## Data for processing
+ + + + + + +
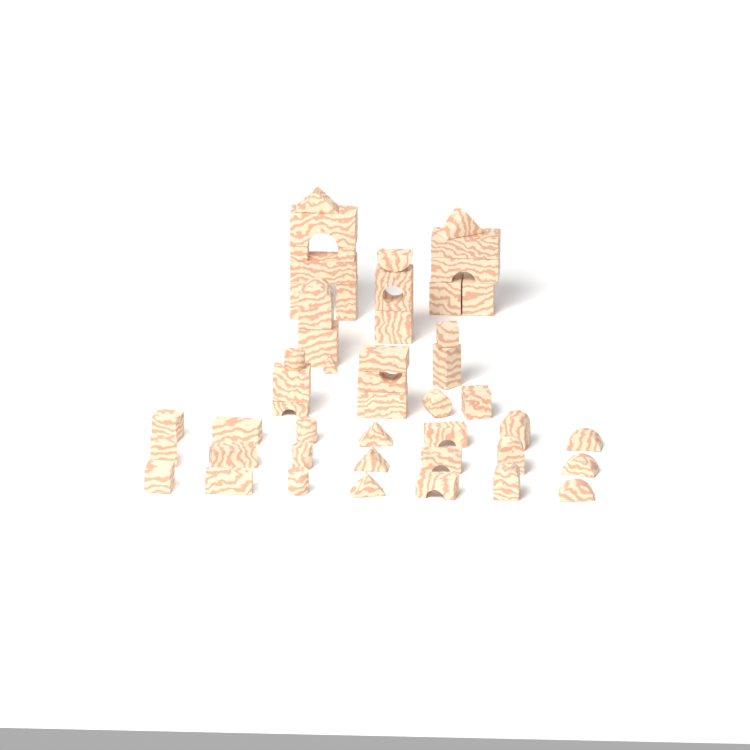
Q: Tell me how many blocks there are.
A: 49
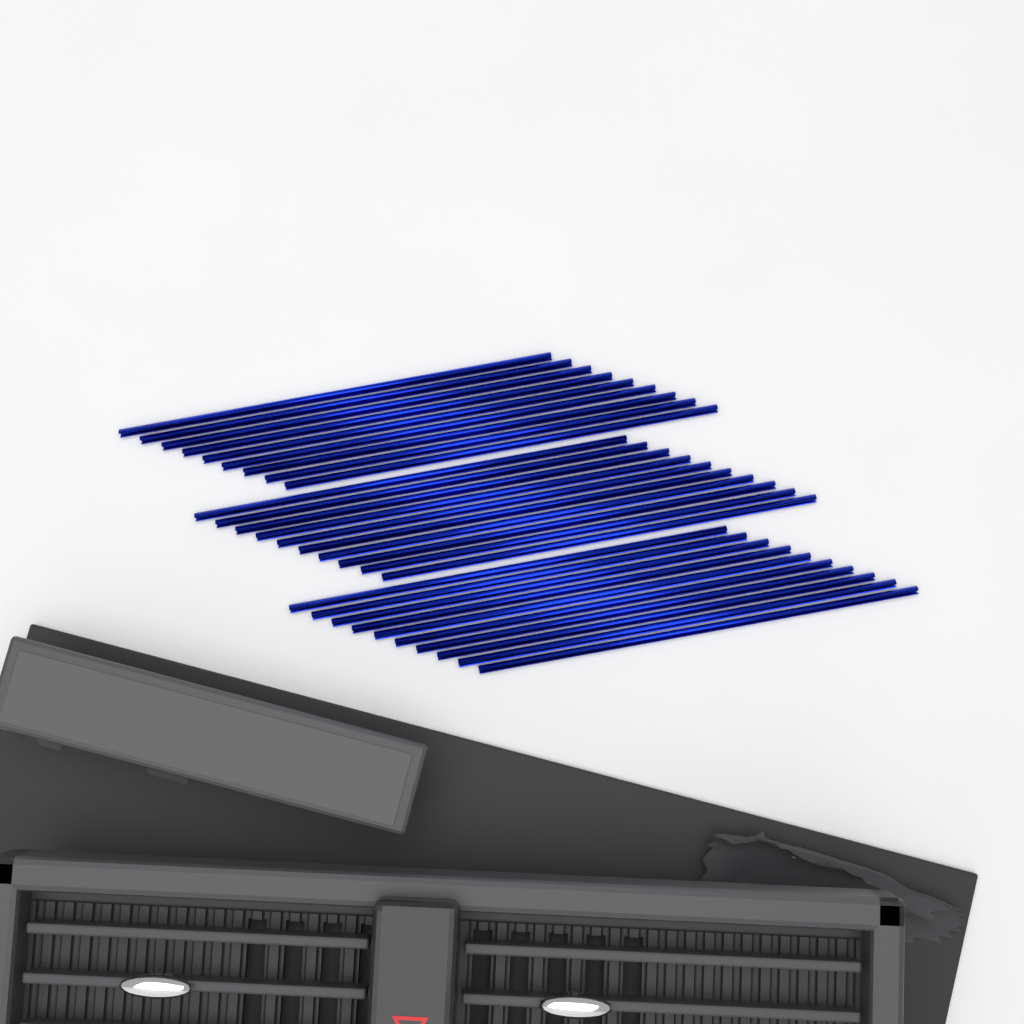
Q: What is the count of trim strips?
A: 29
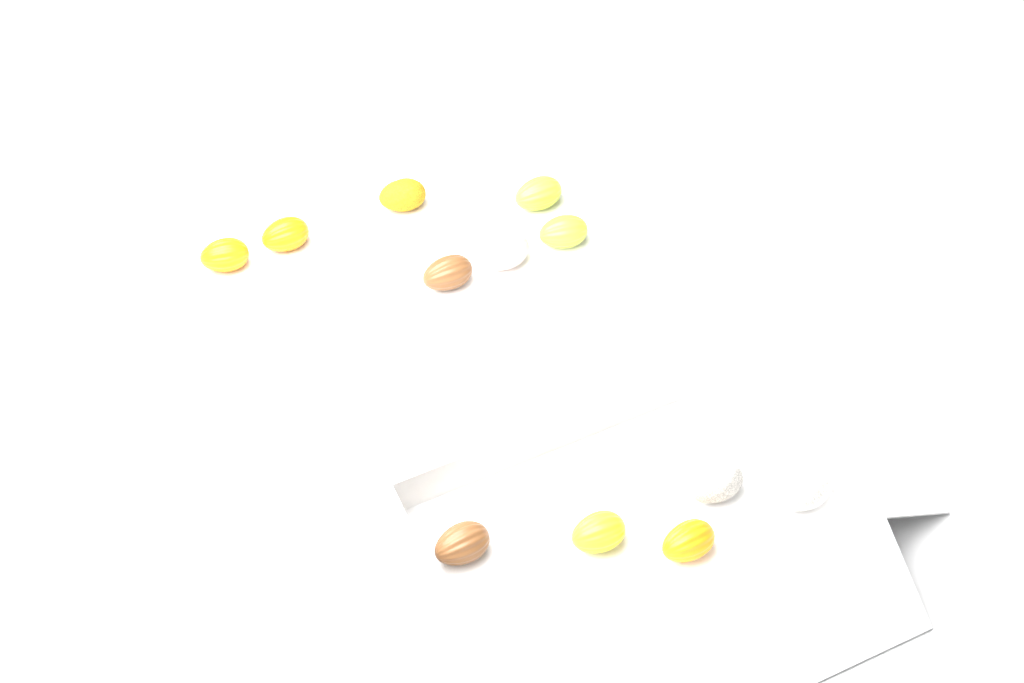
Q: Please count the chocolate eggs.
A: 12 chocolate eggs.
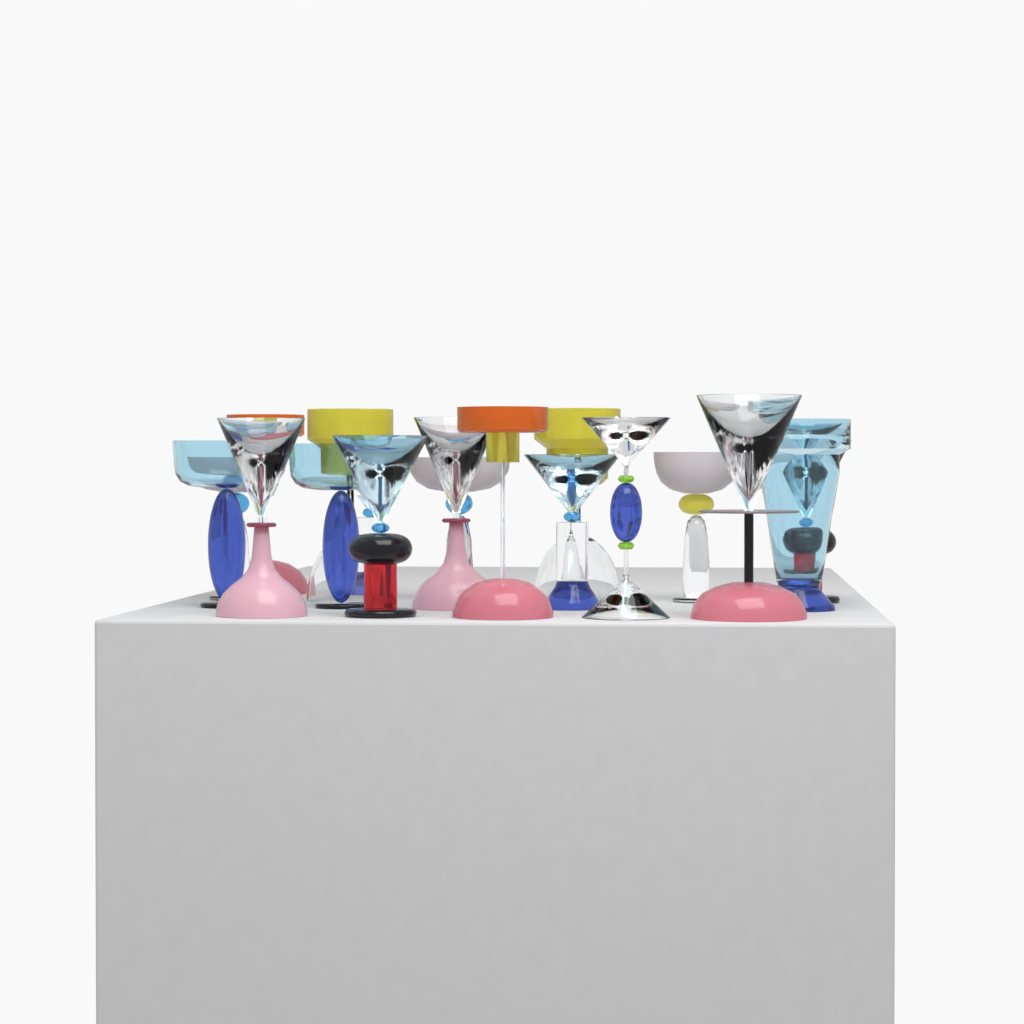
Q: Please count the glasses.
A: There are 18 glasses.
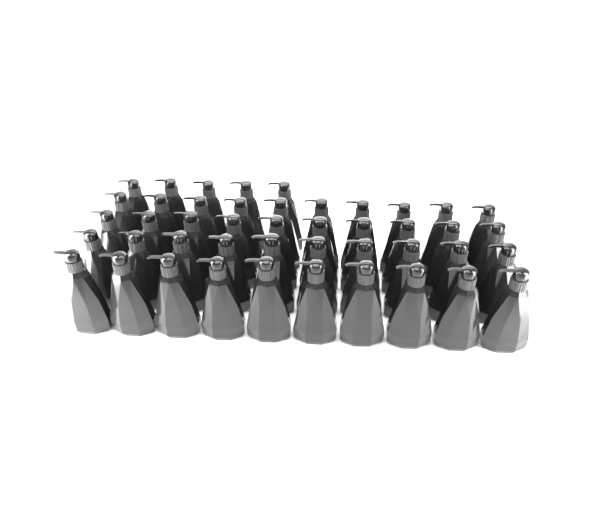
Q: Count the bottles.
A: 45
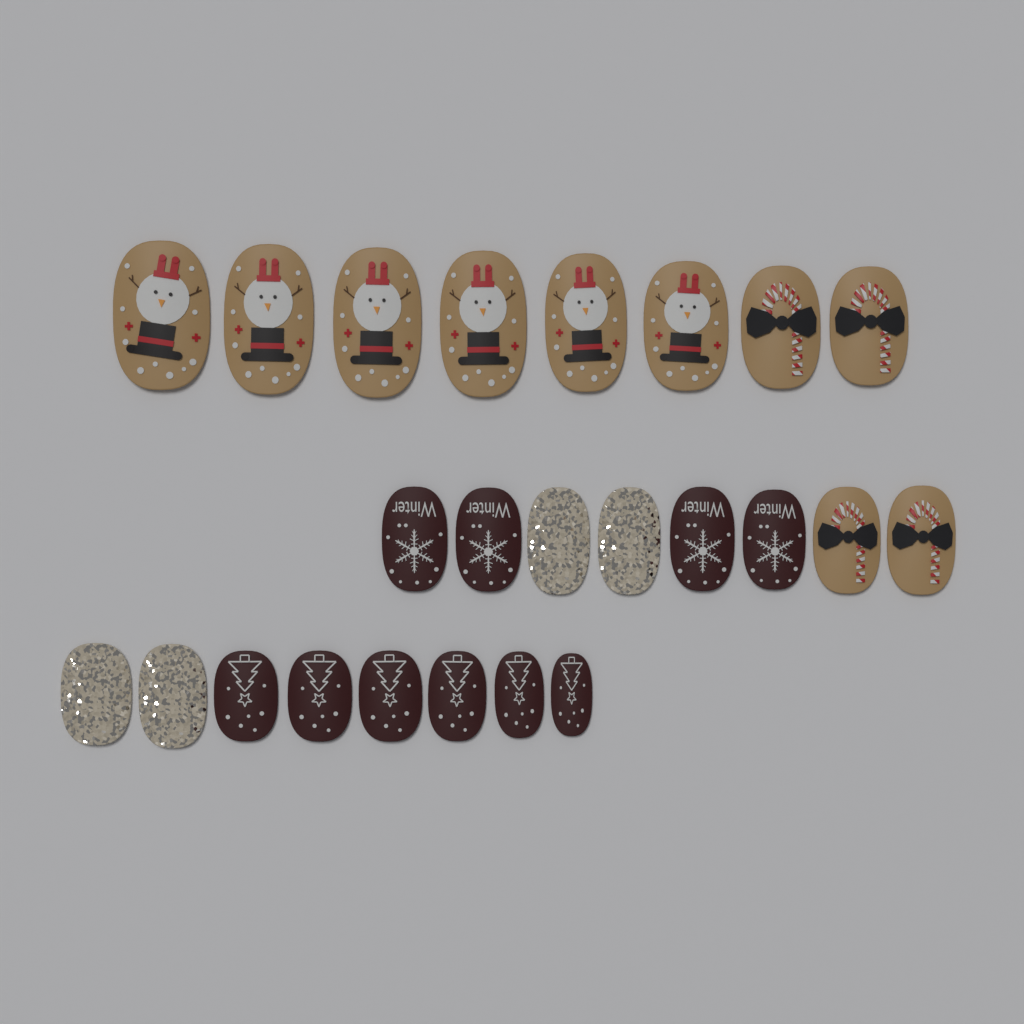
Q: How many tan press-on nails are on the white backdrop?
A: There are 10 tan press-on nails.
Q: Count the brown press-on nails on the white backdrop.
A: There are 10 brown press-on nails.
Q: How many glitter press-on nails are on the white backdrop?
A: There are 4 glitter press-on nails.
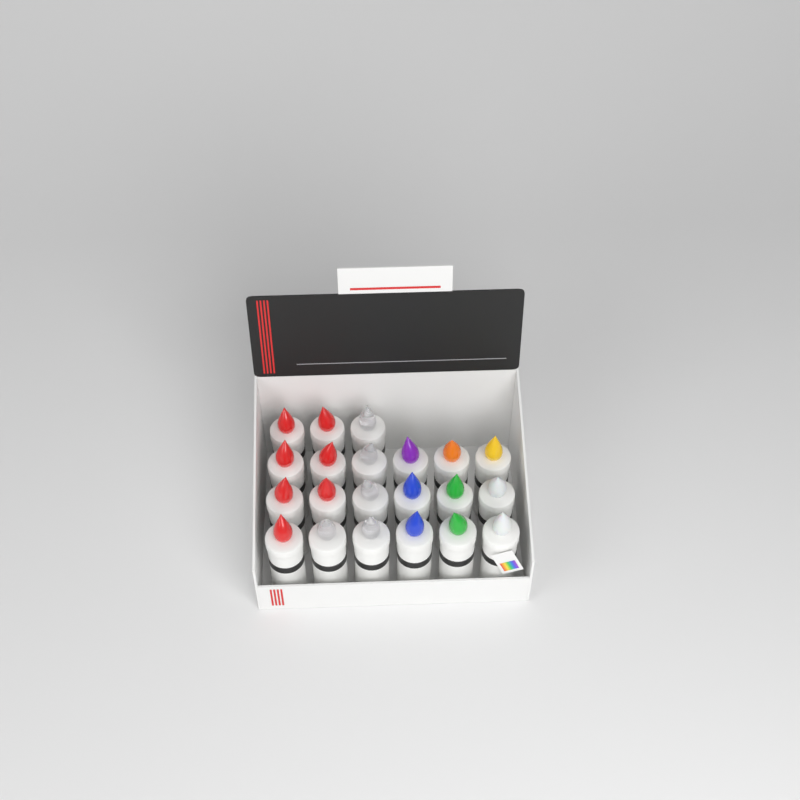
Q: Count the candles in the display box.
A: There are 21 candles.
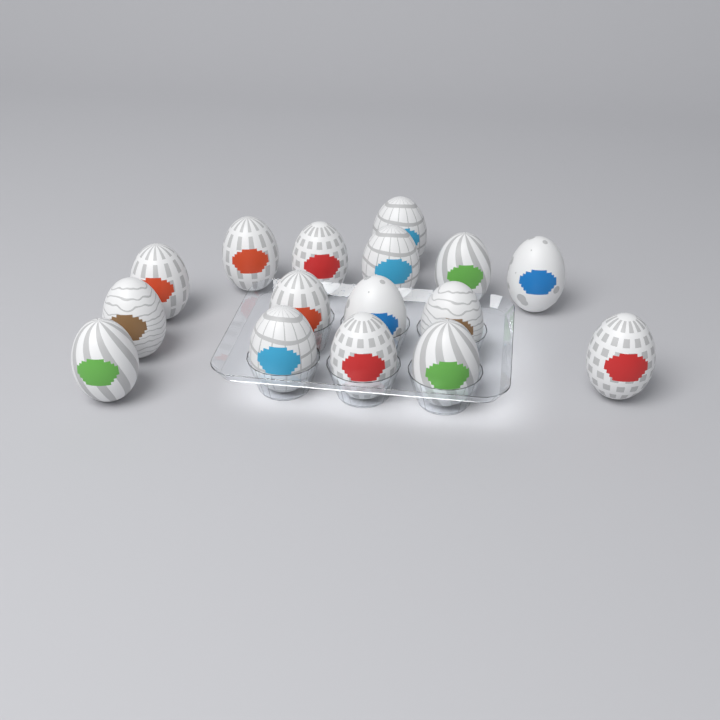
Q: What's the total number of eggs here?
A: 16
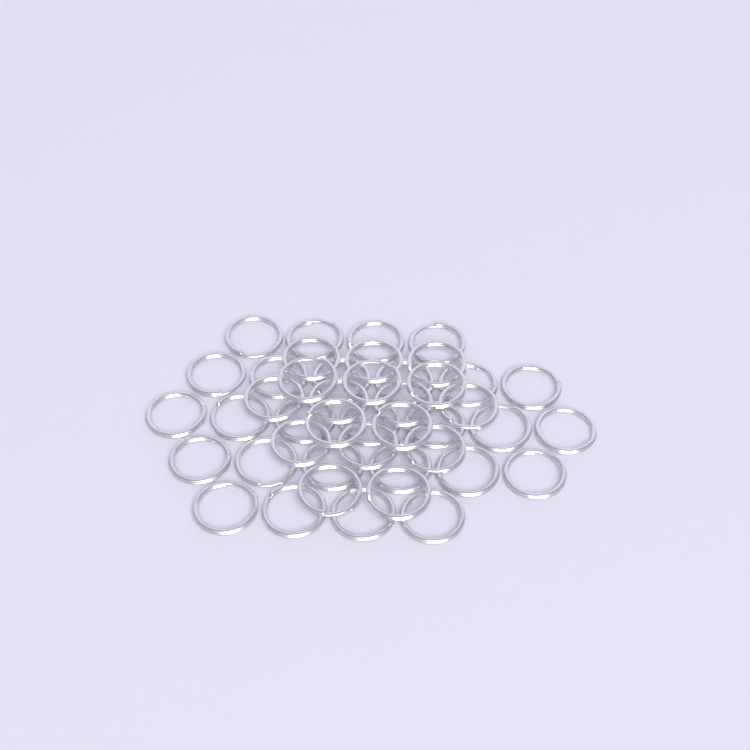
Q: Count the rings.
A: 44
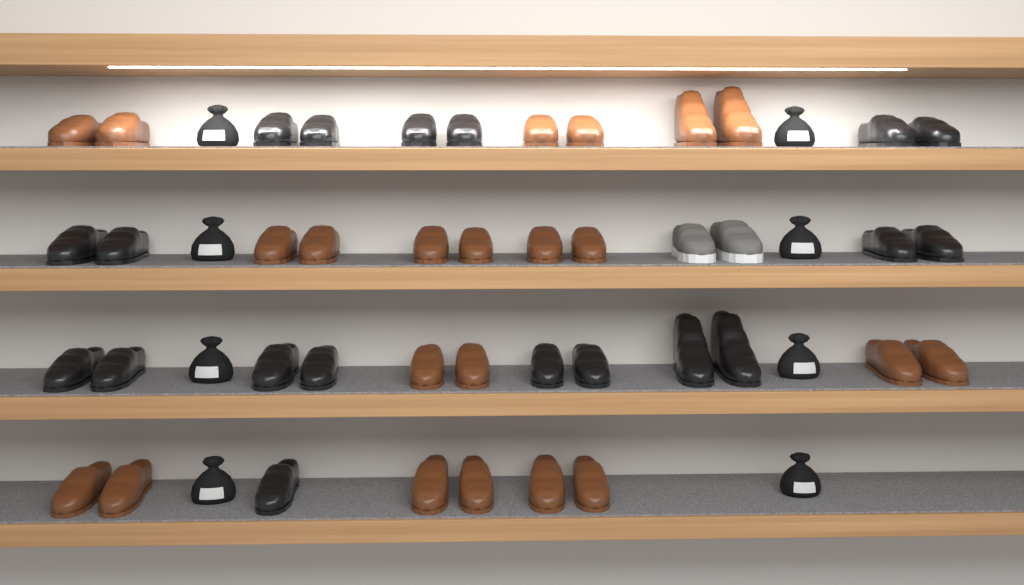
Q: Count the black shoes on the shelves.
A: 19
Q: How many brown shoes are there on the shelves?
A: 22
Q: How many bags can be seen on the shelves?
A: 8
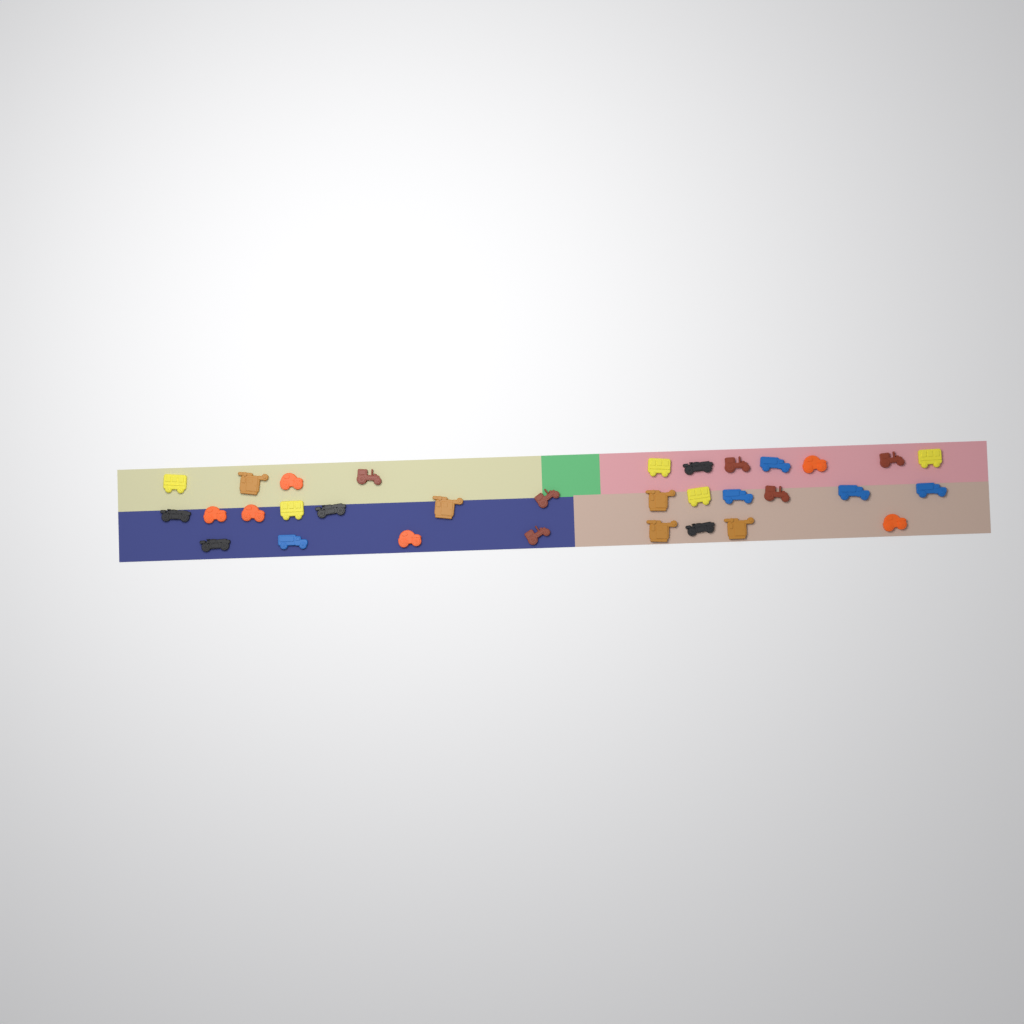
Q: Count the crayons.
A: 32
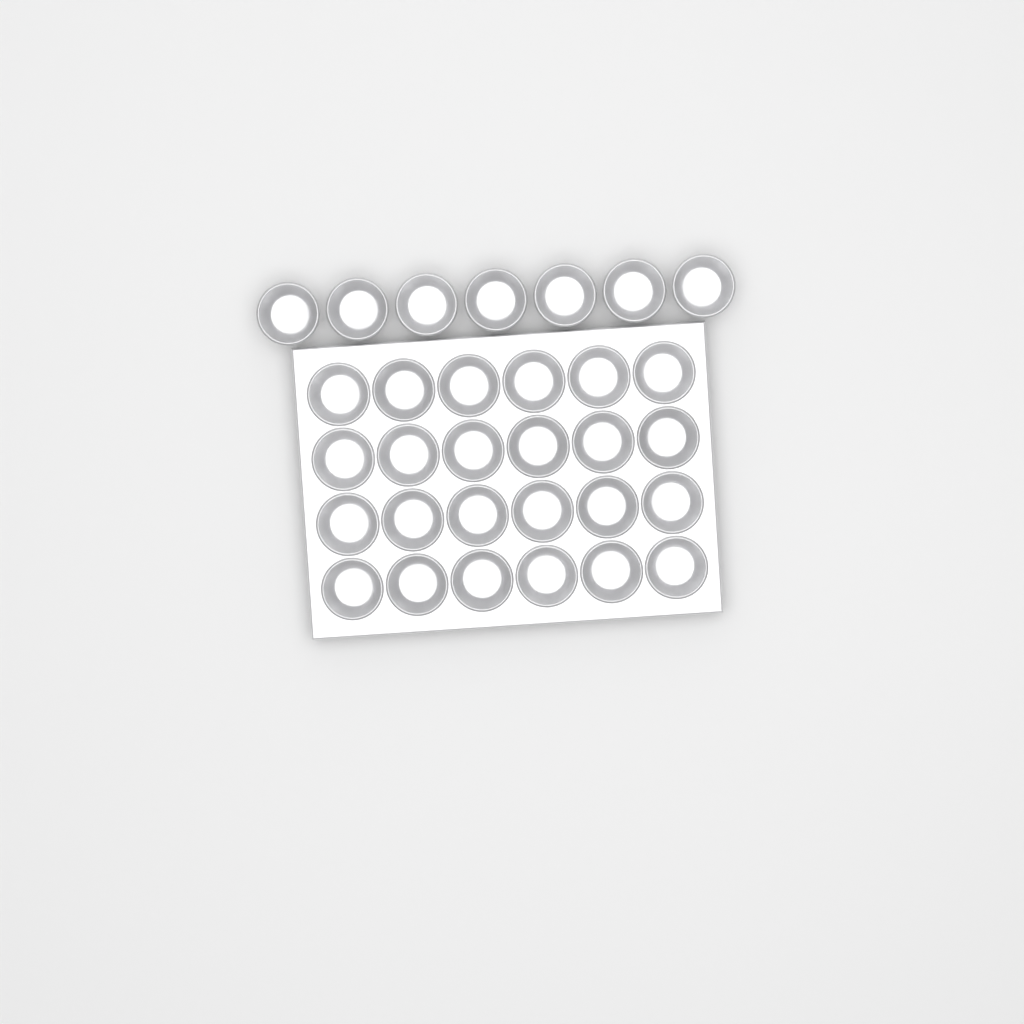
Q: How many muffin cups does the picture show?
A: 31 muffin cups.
+ + + + + + +
## Task instructions
Express the portion of the listing above as a numbered list, starting at the line containing "Q: How many bags can be seen on the shelves?" and continuing through the end of the listing, with blank lines omitted. Exclude the picture lines from the output.

## Answer to the task
1. Q: How many bags can be seen on the shelves?
2. A: 8
3. Q: Count the crayons.
4. A: 32
5. Q: How many muffin cups does the picture show?
6. A: 31 muffin cups.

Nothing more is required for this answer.